À Margem da Imagem – À Margem da Vida e da Sociedade



Os olhos da rua - eu te vejo mas você não me vê.... será?




Inicio o texto com um certo desconforto. Parece-me que qualquer palavra escrita aqui é no mínimo demagoga e não condiz com minha realidade e postura diante da vida. Como tornou-se simples e confortável passar e passear pelas ruas - no meu caso - de São Paulo e fingir que nada acontece e que esta é a cidade das oportunidades, das grandes organizações, da riqueza e do sonho realizado. A cidade dos executivos e da correria. Correria ou cegueira? Creio que seja menos penoso correr a enxergar.

E por citar o enxergar, como é bela a arquitetura de São Paulo; daí até respiramos aliviados e nos damos o direito de observá-la, afinal merecemos este tempo. Com seus museus, monumentos e prédios centenários, até lembramos que estes precisam ser preservados em sua identidade, afinal, retratam e fazem parte da história da humanidade. Como é belo aquele homem dormindo ao lado do monumento, ou aquela família recostada no muro externo daquela grande catedral, ou ainda aquele menino com uma lata e um cachimbo. Existe isso? Realmente corremos demais para refletir e enxergar as esquinas, embaixo dos viadutos, as calçadas. Estamos sempre envolvidos na loucura de nossa própria máscara.

Desta forma, aproveito este momento de escrita para plantar uma semente que desperte em minha postura e nas pessoas, uma reflexão sobre as condições das pessoas que vivem a margem da sociedade e do sistema; pessoas sem oportunidade, mas com sonhos e esperanças. Quem sabe com esta modesta reflexão, uma máscara se desfaça?

#### Enunciado 1:
As afirmações a seguir estão de acordo com o texto sobre as pessoas à margem da sociedade em São Paulo? (a) O texto começa com a declaração de um desconforto. (b) A cidade pela qual quem escreve passa e passeia é o Rio de Janeiro. (c) O texto diz que os prédios centenários precisam ser demolidos. Responda sim ou não a cada uma e cite as palavras decisivas do texto.
#### Enunciado 2:
Escreva a continuação do texto sobre as pessoas à margem da sociedade em São Paulo, a partir da última frase apresentada.

#### Material fornecido:
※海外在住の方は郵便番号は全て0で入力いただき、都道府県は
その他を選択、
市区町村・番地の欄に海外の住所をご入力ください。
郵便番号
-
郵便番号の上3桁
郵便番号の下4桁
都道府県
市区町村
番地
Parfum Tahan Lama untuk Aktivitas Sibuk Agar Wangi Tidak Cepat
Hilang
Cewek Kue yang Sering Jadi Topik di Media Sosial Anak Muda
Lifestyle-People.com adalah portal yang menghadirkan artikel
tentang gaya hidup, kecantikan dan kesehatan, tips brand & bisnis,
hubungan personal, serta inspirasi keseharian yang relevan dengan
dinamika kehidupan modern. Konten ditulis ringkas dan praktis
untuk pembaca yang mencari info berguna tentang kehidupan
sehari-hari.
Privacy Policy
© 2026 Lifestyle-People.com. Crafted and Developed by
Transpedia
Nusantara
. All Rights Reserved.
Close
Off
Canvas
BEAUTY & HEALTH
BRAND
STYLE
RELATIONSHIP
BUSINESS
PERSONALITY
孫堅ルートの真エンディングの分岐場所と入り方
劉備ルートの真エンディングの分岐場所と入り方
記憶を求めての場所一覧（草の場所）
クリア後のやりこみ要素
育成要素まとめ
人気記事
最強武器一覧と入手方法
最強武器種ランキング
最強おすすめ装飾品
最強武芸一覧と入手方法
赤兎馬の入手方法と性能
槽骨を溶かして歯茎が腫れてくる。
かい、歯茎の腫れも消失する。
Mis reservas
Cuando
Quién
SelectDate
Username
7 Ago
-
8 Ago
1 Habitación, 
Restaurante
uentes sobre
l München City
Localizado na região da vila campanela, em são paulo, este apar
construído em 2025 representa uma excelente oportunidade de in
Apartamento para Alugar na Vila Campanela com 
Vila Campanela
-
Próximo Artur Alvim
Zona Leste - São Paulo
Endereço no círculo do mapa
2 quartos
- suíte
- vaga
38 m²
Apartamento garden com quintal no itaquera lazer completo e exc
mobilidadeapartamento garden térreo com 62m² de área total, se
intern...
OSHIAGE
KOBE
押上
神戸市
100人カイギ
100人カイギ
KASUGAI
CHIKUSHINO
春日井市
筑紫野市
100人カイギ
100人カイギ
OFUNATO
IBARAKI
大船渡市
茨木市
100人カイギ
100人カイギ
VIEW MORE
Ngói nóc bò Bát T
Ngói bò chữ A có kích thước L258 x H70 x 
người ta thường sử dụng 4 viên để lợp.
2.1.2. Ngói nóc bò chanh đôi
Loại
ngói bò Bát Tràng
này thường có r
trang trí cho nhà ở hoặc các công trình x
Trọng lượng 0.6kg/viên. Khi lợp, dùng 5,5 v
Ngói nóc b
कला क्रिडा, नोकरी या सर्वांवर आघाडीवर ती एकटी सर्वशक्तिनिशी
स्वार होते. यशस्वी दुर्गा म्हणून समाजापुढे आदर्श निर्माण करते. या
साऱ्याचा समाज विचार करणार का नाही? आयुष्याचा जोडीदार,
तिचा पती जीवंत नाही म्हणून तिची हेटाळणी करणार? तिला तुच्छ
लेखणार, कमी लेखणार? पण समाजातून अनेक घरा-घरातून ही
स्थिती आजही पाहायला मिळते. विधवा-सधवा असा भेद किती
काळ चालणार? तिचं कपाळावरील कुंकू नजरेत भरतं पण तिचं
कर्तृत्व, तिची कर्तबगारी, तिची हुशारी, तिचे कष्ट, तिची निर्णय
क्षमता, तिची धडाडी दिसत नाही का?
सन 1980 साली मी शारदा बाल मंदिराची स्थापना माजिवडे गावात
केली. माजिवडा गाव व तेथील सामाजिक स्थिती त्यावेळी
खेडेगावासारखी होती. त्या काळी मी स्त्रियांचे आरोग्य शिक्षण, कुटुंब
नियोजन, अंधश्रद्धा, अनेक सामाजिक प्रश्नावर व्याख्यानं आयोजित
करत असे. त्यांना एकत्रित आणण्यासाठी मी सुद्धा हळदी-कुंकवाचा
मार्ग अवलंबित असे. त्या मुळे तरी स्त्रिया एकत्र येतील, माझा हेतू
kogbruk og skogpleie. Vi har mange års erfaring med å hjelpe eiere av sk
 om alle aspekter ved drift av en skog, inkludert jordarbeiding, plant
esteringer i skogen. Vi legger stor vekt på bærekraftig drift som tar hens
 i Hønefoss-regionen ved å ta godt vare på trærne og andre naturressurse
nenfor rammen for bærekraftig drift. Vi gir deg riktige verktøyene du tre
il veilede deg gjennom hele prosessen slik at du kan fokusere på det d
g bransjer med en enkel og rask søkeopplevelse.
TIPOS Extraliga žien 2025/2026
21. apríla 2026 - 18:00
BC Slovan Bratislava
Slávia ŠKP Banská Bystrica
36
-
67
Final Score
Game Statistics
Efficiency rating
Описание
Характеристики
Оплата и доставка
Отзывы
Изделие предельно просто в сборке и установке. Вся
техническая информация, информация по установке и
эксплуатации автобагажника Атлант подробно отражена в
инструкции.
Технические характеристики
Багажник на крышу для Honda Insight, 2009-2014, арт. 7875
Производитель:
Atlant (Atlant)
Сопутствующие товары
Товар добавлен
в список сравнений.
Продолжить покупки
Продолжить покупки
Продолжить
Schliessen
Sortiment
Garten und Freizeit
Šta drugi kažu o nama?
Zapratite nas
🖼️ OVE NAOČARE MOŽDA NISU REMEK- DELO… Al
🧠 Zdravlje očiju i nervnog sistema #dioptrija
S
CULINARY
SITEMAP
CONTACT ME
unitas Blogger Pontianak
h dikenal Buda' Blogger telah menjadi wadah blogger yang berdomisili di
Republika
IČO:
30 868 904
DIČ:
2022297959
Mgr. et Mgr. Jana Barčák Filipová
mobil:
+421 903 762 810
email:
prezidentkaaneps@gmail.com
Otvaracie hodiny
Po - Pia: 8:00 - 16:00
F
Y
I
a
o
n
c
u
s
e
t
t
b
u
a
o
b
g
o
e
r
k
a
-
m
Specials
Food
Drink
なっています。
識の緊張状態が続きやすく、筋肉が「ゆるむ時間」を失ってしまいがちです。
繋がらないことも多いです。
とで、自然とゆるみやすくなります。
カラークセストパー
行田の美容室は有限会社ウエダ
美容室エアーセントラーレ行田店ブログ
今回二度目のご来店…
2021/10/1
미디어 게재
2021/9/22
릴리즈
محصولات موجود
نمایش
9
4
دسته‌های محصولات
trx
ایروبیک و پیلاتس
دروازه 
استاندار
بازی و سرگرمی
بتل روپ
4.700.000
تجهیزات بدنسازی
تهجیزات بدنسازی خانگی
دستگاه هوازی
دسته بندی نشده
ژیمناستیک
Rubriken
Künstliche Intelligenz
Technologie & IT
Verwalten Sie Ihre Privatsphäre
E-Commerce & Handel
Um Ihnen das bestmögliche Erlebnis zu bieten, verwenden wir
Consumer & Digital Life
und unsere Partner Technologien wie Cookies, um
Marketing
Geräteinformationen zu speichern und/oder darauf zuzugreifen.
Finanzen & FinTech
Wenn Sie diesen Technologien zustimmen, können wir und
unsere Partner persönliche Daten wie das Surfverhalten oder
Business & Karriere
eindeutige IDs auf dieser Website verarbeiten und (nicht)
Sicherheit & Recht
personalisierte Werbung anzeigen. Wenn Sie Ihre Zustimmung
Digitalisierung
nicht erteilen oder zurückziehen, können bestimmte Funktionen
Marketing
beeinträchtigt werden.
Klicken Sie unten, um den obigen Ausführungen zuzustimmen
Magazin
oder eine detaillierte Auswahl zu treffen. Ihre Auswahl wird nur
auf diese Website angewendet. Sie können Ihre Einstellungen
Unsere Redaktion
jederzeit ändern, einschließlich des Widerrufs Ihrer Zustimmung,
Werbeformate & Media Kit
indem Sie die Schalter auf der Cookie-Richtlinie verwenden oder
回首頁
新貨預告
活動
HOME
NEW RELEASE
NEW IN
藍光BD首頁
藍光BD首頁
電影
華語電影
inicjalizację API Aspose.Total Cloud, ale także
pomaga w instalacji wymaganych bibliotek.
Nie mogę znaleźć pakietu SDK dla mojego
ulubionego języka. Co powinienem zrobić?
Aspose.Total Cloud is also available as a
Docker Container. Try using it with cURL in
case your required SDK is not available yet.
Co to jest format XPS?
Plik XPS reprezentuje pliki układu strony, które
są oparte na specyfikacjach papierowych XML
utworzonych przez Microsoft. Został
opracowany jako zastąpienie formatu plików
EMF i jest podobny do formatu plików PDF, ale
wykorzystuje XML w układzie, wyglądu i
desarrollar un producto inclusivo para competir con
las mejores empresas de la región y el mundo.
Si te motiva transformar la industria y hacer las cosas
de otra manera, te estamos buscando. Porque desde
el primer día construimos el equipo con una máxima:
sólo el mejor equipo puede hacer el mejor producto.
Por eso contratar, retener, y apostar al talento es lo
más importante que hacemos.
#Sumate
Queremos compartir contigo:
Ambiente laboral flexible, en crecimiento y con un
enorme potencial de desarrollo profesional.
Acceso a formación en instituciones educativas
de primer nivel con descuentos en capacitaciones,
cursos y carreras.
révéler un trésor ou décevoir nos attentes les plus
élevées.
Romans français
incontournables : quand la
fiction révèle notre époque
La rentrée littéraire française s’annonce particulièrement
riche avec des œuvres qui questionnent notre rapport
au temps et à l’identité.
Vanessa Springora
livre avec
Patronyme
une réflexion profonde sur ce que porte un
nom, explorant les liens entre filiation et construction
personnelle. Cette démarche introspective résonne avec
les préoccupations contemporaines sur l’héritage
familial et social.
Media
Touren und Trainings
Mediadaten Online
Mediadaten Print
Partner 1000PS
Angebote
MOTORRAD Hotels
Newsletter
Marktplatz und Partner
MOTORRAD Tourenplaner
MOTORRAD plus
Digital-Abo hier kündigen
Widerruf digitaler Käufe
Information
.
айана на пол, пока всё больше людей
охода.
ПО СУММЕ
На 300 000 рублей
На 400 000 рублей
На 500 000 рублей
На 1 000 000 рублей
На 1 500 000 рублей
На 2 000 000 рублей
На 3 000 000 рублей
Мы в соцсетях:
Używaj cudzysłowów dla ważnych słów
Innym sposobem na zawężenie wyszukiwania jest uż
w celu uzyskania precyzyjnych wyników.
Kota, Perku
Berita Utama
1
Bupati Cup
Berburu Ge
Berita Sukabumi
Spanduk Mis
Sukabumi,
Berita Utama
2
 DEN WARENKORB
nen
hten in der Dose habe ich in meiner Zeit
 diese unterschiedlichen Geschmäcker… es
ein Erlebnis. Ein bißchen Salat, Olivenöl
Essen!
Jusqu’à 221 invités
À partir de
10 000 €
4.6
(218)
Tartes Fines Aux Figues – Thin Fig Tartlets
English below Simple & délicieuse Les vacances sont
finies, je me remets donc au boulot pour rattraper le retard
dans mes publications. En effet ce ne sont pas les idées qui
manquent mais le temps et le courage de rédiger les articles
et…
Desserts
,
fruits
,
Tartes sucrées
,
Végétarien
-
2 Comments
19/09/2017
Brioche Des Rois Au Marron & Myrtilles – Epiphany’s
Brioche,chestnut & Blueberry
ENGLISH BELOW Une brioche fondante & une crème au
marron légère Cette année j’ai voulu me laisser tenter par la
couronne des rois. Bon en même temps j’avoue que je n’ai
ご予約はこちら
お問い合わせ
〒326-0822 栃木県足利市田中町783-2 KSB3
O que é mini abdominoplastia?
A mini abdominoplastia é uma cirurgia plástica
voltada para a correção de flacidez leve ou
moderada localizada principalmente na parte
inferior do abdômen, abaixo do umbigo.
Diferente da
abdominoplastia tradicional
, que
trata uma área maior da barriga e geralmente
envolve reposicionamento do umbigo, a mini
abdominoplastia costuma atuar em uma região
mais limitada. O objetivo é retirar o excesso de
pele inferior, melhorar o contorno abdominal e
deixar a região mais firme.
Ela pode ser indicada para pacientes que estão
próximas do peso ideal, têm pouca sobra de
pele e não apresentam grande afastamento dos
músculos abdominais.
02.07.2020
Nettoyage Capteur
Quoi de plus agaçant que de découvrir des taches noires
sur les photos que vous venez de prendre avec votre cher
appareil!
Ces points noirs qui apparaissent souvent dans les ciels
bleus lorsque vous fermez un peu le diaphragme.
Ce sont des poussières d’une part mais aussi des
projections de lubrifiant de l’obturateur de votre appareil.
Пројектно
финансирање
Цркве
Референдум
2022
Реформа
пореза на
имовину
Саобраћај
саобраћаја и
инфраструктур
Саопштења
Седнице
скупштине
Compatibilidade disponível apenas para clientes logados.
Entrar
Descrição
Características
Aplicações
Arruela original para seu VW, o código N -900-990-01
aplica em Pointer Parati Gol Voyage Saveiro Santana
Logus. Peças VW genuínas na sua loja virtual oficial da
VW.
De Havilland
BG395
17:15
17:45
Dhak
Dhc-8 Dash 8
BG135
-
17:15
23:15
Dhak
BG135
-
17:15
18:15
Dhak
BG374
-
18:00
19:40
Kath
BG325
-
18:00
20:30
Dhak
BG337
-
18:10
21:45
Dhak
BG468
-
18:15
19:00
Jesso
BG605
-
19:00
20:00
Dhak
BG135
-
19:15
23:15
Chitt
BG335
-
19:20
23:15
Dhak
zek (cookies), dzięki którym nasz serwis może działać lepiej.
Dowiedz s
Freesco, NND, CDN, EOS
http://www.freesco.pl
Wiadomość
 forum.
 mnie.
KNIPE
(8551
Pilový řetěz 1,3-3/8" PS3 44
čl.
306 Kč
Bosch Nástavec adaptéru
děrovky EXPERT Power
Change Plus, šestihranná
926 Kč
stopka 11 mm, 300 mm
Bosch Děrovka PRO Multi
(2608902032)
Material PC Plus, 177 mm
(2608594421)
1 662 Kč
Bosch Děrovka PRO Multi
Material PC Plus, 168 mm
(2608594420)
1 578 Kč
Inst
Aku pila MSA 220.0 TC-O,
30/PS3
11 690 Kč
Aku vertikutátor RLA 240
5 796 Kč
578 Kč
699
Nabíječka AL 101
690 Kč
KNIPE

#### Espaço de resposta 1:
(a) Sim: "Inicio o texto com um certo desconforto."
(b) Não: "no meu caso - de São Paulo"
(c) Não: "estes precisam ser preservados em sua identidade"

#### Espaço de resposta 2:
Nesta discussão acredito que alguns pontos precisam ser considerados: primeiramente, vale observar que estas pessoas, assim como a arquitetura da cidade e como nós, também têm uma história, uma identidade, e que são atores na construção de sua própria história e da humanidade. Não podemos mais pensar que são coadjuvantes.

Penso que o resgate a identidade, a dignidade e a cidadania são fatores a serem considerados, e que existem algumas iniciativas de ações sociais muitas vezes meramente assistencialistas que dizem atuar em vista de alcançar estes objetivos, mas tenho claro que o projeto neoliberal utiliza a assistência social de forma focalizada e residual, no intuito simples e remoto de reduzir gastos públicos e desmontar direitos universais. Vale ressaltar que o sistema neoliberal prevê, em suas entranhas, a pobreza e a sua manutenção. Para esta ideologia, muitas vezes a pobreza e a miséria são uma grande fonte de renda e a garantia de que a classe detentora do capital assim prosperará.

Realmente é uma situação complexa estar inserido num sistema desumano e massificador, mas esta não pode ser mais uma desculpa e mais uma justificativa para a inércia e para o conformismo. Como educadora, são muitos os discursos que ouço, mas poucas são as ações coletivas e conscientes em prol do resgate a identidade e a cidadania, não damos conta nem mesmo das crianças que estão na escola, como resgatar famílias e pessoas que nem ao menos estão dentro dos muros escolares e tampouco estão inseridas na sociedade e no sistema neoliberal capitalista.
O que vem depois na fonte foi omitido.